[Study questions]
- A) Using the forum post about air-cooling grow lights, list every measurement given in feet, along with what each one measures.
- B) From the forum post about air-cooling grow lights, copy word for word the passage from "## Aurora_Indicas_Dad (Jul" up to and including "do ya think?".

[Page text]

# wheres our master paint blueprinters at? (? about air cooling the bulbs on my hps's)



## Aurora_Indicas_Dad (Jul 11, 2008)

hi thanks for comin to check out my thread.i decided to just go with batwing reflectors for my two 600 watt hps grow lights.i have 2 of the hurricane lamp shades from hobby lobby.im planning on buyin two or three of the 6 inch 250 cfm inline duct fans.was wonderin if anybody thats good w/ paint could draw me up a picture on the most logical way to run my flexible duct from my hurricanes/fans.i need the 2 be length wise due to the fact my system is  8 1/2 feet long,and 3 1/2 ft wide.(this is an igs sytem with my ststem i made myself for 10 hand fed plants at the end of it) total length is 8ft 6in. my room is 9ft wide and 11 ft long.with 1 window at the far end of the room.heres what i did on paint.what do ya think?
thanks as always for any help suggestions i can get on this.itd be easier to buy one hood that has an air cooled enclosed hood with the 2 openings on each end,but with havin 2 bat wing reflectors,i will need two ducts goin,or know there the most logical place to put the 6'' *Y *would be.

[Source data]
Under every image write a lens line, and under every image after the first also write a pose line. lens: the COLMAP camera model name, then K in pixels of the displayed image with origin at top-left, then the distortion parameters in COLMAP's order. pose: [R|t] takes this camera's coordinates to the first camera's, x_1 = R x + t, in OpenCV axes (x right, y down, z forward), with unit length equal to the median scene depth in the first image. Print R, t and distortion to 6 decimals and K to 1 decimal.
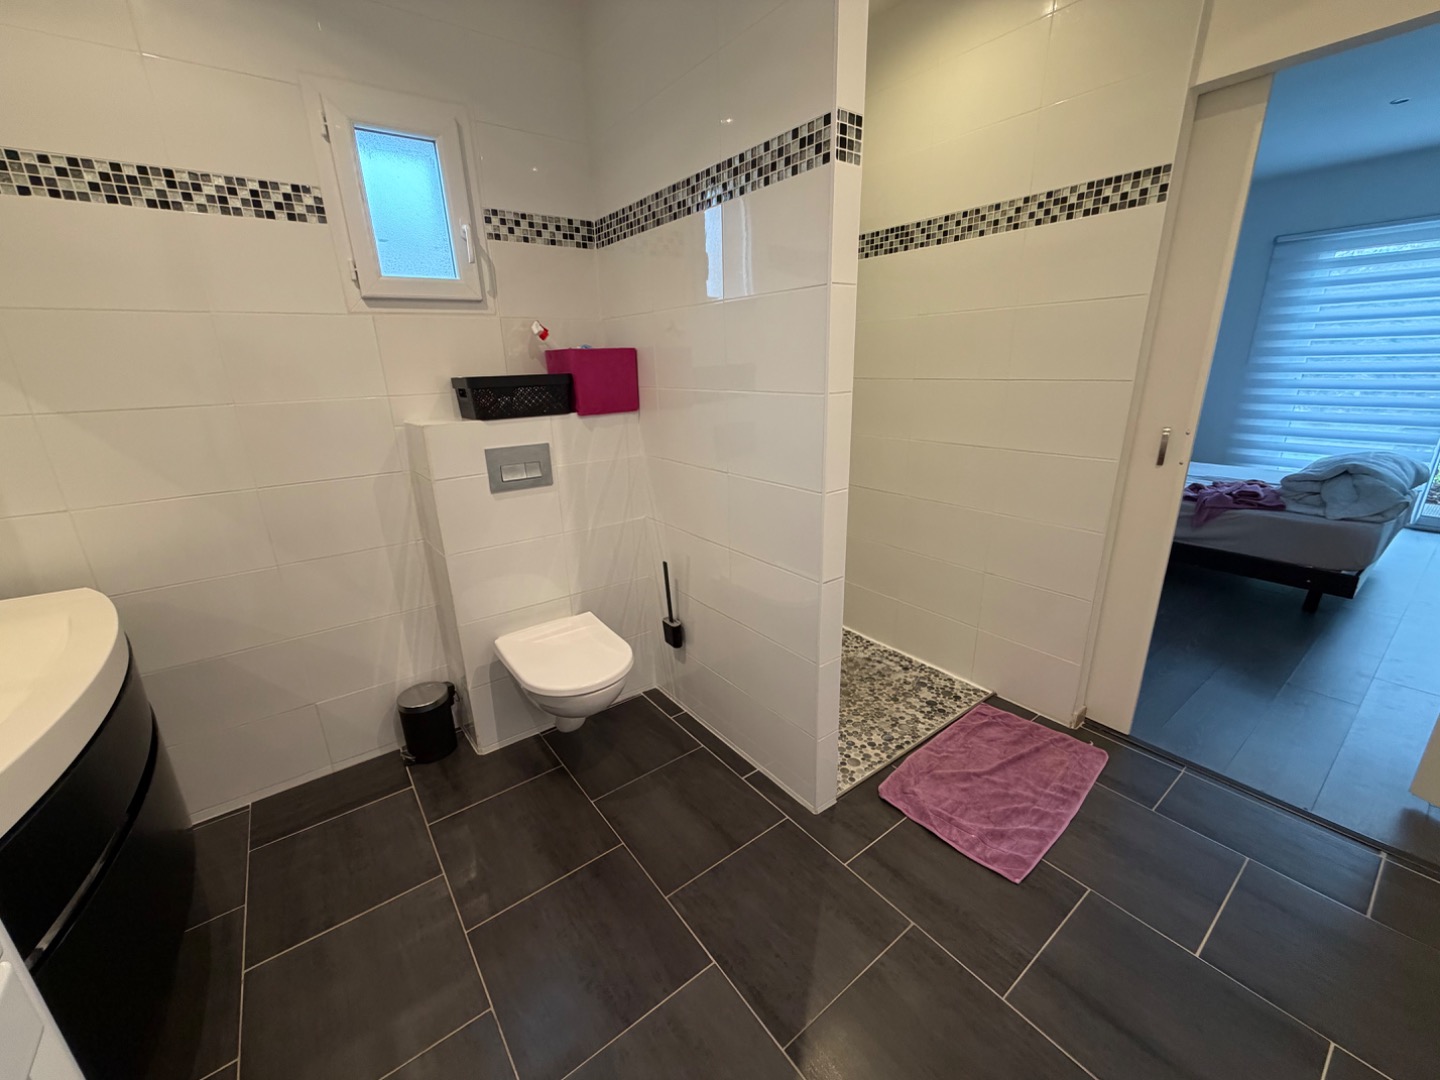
lens RADIAL K [[579.0, 0, 719.4], [0, 579.0, 528.7], [0, 0, 1]] dist [0.000370, 0.000015]
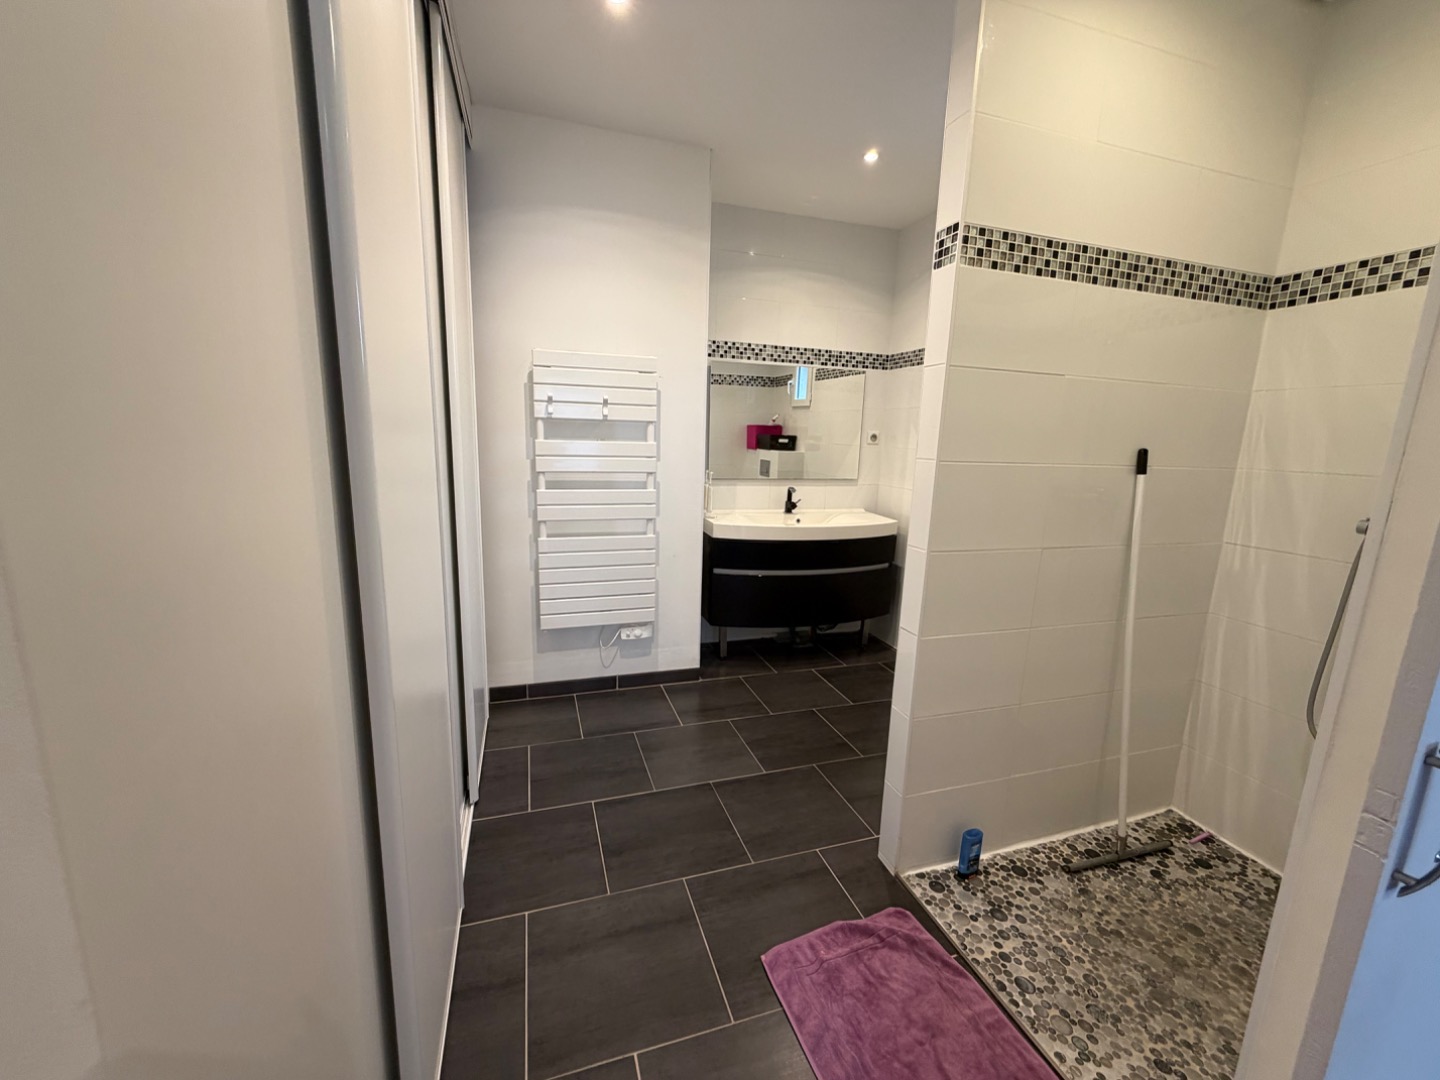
lens RADIAL K [[579.0, 0, 719.4], [0, 579.0, 528.7], [0, 0, 1]] dist [0.000370, 0.000015]
pose [[-0.329826, 0.168287, -0.928921, 1.535684], [-0.284957, 0.920339, 0.267910, -0.337940], [0.900008, 0.353066, -0.255597, 1.084660]]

[Answers by task]
- A)
- 8 1/2 feet: the length of the system
- 3 1/2 ft: the width of the system
- 8ft 6in: the total length
- 9ft: the width of the room
- 11 ft: the length of the room

- B)
## Aurora_Indicas_Dad (Jul 11, 2008)

hi thanks for comin to check out my thread.i decided to just go with batwing reflectors for my two 600 watt hps grow lights.i have 2 of the hurricane lamp shades from hobby lobby.im planning on buyin two or three of the 6 inch 250 cfm inline duct fans.was wonderin if anybody thats good w/ paint could draw me up a picture on the most logical way to run my flexible duct from my hurricanes/fans.i need the 2 be length wise due to the fact my system is  8 1/2 feet long,and 3 1/2 ft wide.(this is an igs sytem with my ststem i made myself for 10 hand fed plants at the end of it) total length is 8ft 6in. my room is 9ft wide and 11 ft long.with 1 window at the far end of the room.heres what i did on paint.what do ya think?